Sebanyak 26 tenaga pendidik dari berbagai jenjang pendidikan di Yayasan Tarbiyatul Islamisyah mengikuti rangkaian kegiatan yang dipandu oleh tim fasilitator dari Pusat Pendidikan dan Pelatihan Kebencanaan DMC Dompet Dhuafa, yaitu Adi Sumarna dan Sanadi, serta dipandu oleh Hayadi, yang merupakan Kepala Dusun setempat serta Fasilitator KTTB DMC Dompet Dhuafa bagian Lombok.
Dalam dua hari pelatihan, para peserta mempelajari berbagai materi yang dapat menunjang terbangunnya lingkungan sekolah yang aman bencana, dan meningkatkan kapasitas pengetahuan seluruh warga sekolah tentang pengurangan risiko bencana.
Adapun materi-materi tersebut misalnya manajemen risiko bencana, wawasan SPAB tiga pilar, materi SOP, Skenario, serta Simulasi Bencana dan kajian risiko bencana.

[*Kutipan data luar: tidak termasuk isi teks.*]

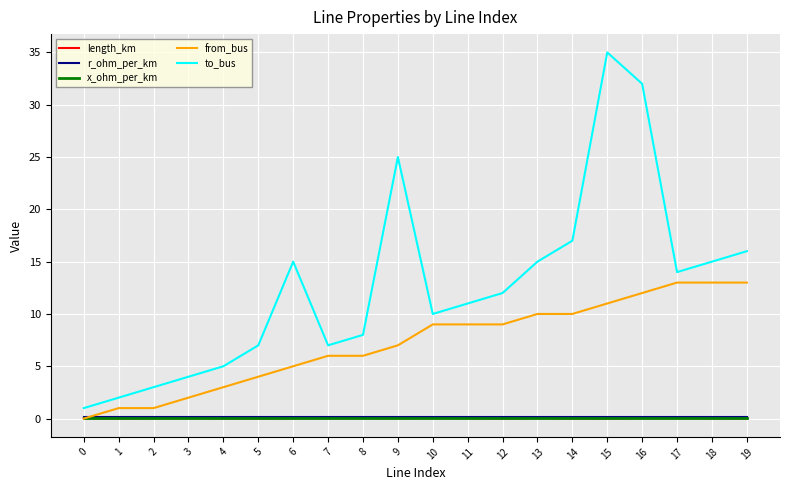

True or false: length_km and to_bus cross at least once.

False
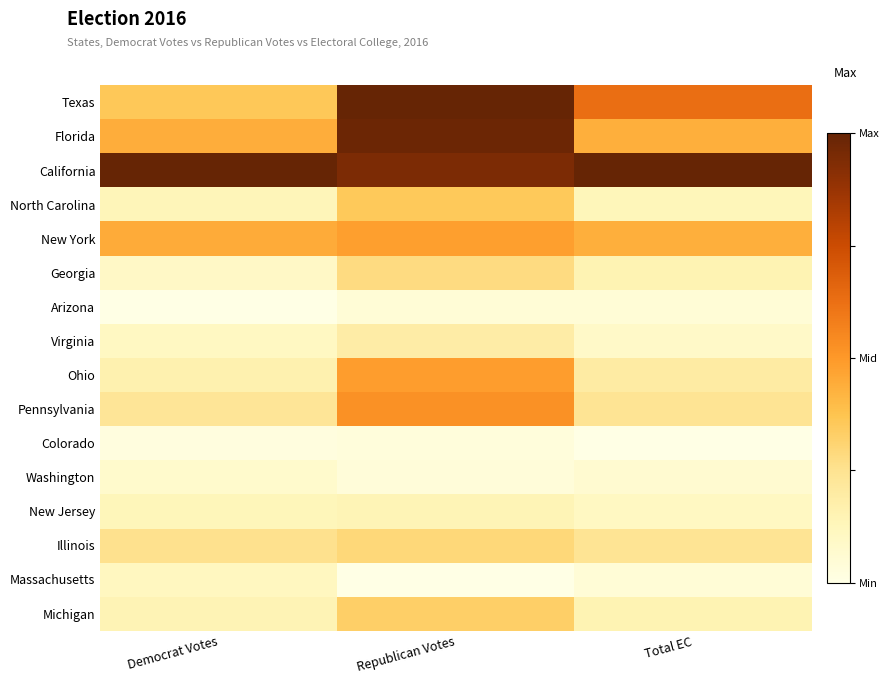

Which series has the largest total across all categories?

California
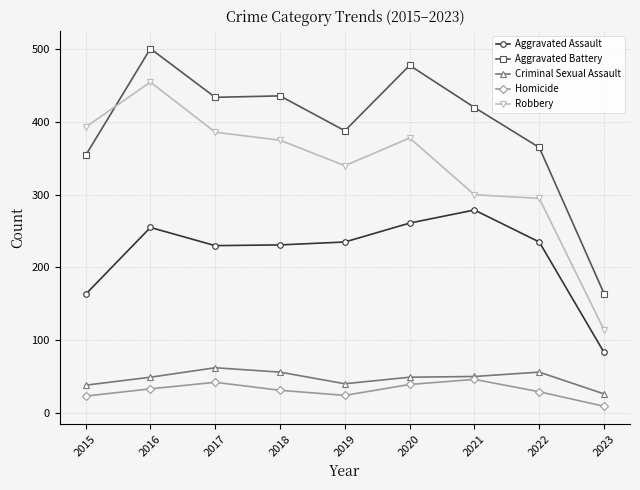

What is the difference between the second highest and second lowest values in the Robbery series?

98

Tim fasilitator turut juga mengajak para peserta untuk mempraktikkan langsung penggunaan alat pemadam api ringan (APAR) yang dipandu langsung oleh Sanadi.
“Dengan terlaksananya program SPAB di MI, MTS, MA Tarbiyatul Islamiyah Tanjung Lombok Utara Yang merupakan bagian dari masyarakat pesisir menjadi sekolah yang aman dan Tangguh dalam menghadapi dan penanggulangan bencana,” ujar Achmad Lukman, Manajer Pusat Pendidikan dan Pelatihan Kebencanaan DMC Dompet Dhuafa.
“Selanjutnya dari pihak DMC sendiri sebagai kelanjutan dari pelatihan di Lombok ini akan ada pendampingan dengan peningkatan kapasitas , pemasangan EWS dan monitoring evaluasi secara berkala,” lanjutnya.